(K-425) Drop-BS for high-throughput profiling of single-cell DNA methylomes

Genome-wide DNA methylation profile, or DNA methylome, is a critical component of the overall epigenomic landscape that modulates gene activities and cell fate. Single-cell DNA methylomic studies offer unprecedented resolution for detecting and profiling cell subsets based on methylomic features. Despite this, current single-cell methylomic technologies rely on tube or well plate-based methods, which pose challenges in scalability for processing a substantial number of single cells. Here we demonstrate a droplet-based microfluidic technology, Drop-BS, to construct single-cell bisulfite sequencing libraries for DNA methylome profiling. With Drop-BS, we open up new possibilities for comprehensive and high-throughput DNA methylome profiling at the single-cell level.

Drop-BS takes advantage of versatility offered by droplet microfluidics for pairing single cells and barcode beads, mixing various reagents, and conducting multi-step reactions. Drop-BS involves 5 major steps and 3 microfluidic devices to generate Illumina-compatible bisulfite sequencing library from single nuclei. 1) scDNA encapsulation and fragmentation: Single nuclei and lysis buffer containing micrococcal nuclease (MNase)were encapsulated into droplets with a microfluidic device for nuclei lysis and DNA fragmentation. 2) scDNA and single barcode bead droplets pairing and fusion: We applied alternating current (AC) voltage via an adjacent salt channel to produce dielectrophoresis (DEP)-based fusion between the scDNA and single-barcode bead droplets. 3) scDNA ligation and barcoding: The fused droplets were collected into a tube and exposed to UV. The barcoded oligonucleotides were released from barcode beads due to breakage of the photocleavable linker and appended to the fragmented gDNA via ligation reaction in droplets, completing scDNA barcoding. 4) Droplet-based bisulfite conversion: We used the bisulfite droplet device to generate droplets containing barcoded DNA and bisulfite. The droplets were incubated for bisulfite conversion to achieve a conversion rate of 99.0%. The droplets were then broken to pool the DNA. 5) Random priming and indexing PCR: We conducted random priming and indexing-PCR-based amplification to generate the library for sequencing.

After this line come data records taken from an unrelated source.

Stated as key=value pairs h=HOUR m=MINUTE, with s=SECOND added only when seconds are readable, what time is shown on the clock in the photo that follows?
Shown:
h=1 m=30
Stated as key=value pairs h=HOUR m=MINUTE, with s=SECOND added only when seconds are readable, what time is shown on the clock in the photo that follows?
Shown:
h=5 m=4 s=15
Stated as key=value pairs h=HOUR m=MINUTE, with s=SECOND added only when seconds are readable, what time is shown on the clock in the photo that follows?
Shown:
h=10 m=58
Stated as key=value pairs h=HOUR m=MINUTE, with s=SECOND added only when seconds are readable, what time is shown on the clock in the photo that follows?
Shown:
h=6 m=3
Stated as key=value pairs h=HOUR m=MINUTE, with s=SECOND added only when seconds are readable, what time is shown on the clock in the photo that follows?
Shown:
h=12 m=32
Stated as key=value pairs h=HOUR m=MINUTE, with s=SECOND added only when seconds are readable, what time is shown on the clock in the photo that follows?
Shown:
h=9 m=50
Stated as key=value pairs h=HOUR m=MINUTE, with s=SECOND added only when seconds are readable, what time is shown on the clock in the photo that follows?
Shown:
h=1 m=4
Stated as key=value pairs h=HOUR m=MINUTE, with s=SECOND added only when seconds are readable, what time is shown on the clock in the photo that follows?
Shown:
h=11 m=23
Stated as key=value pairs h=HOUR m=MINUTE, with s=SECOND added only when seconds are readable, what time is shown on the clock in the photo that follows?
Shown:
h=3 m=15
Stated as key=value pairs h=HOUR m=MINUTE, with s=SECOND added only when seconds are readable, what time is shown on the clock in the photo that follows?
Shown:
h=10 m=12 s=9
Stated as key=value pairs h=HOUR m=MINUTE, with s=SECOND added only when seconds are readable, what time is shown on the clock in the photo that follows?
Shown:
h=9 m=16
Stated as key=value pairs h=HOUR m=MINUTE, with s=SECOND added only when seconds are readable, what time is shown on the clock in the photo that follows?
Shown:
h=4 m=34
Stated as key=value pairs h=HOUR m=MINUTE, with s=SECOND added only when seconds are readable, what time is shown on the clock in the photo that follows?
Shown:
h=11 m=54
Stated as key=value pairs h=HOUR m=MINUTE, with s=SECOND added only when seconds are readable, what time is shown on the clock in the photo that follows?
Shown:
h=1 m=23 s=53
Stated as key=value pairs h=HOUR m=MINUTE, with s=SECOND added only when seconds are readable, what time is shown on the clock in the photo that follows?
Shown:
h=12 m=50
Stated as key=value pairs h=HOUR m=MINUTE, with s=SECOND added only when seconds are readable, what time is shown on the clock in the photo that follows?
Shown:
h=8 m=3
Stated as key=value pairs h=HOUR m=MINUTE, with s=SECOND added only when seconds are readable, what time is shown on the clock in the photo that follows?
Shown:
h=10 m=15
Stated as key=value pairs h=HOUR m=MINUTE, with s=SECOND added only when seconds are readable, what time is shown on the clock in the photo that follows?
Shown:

After characterizing the Drop-BS platform with cell lines, we applied our technology to study prefrontal cortex (PFC) samples from mice and humans. We generated 1123 single-cell mouse PFC methylome with average 23,932 unique reads per cell and an average mapping efficiency of ~58%. Average 13,492 CpGs were covered per cell and a total of 11,421,613 CpGs were covered by the merged 1123 single-cell data. We also profiled two human brain samples with averagely 35,000- 41,000 unique reads per single cell. Our Drop-BS data revealed an average global mCG/CG of 71.73% and 76.12%, mCH/CH of 1.85% and 2.71%, for mouse and human PFCs respectively. The high mCH levels in the brain samples agree with literature. We also observed evident hypomethylation regions around TSS and higher methylation level throughout the gene body than that of adjacent intergenic regions. We performed Louvain clustering study to identify different brain cell types for both mouse and human PFCs tissue.

The challenges for bisulfite sequencing library preparation in droplets lie in genomic DNA fragmentation and bisulfite conversion. In Drop-BS, we utilized MNase (Micrococcal nuclease) to randomly cut genomic DNA into fragments within a specific size range by adjusting the treatment condition. We discovered that such optimization was important for increasing DNA recovery. We exploited a strategy of bisulfite conversion in droplets that substantially improved DNA recovery. By conducting pre-bisulfite adapter/barcode tagging, we avoided the complexity of conducting post-bisulfite adapter/barcode tagging in droplets. To summarize, Drop-BS takes advantage of the rapid speed of droplet microfluidics. The technology allows producing up to 10,000 single-cell bisulfite sequencing libraries in 2 d and the droplet-based process offers a bisulfite conversion rate of 99.0%. This innovative approach optimizes the process of single-cell DNA methylome profiling, showcasing the potential of droplet microfluidics in advancing epigenomic research.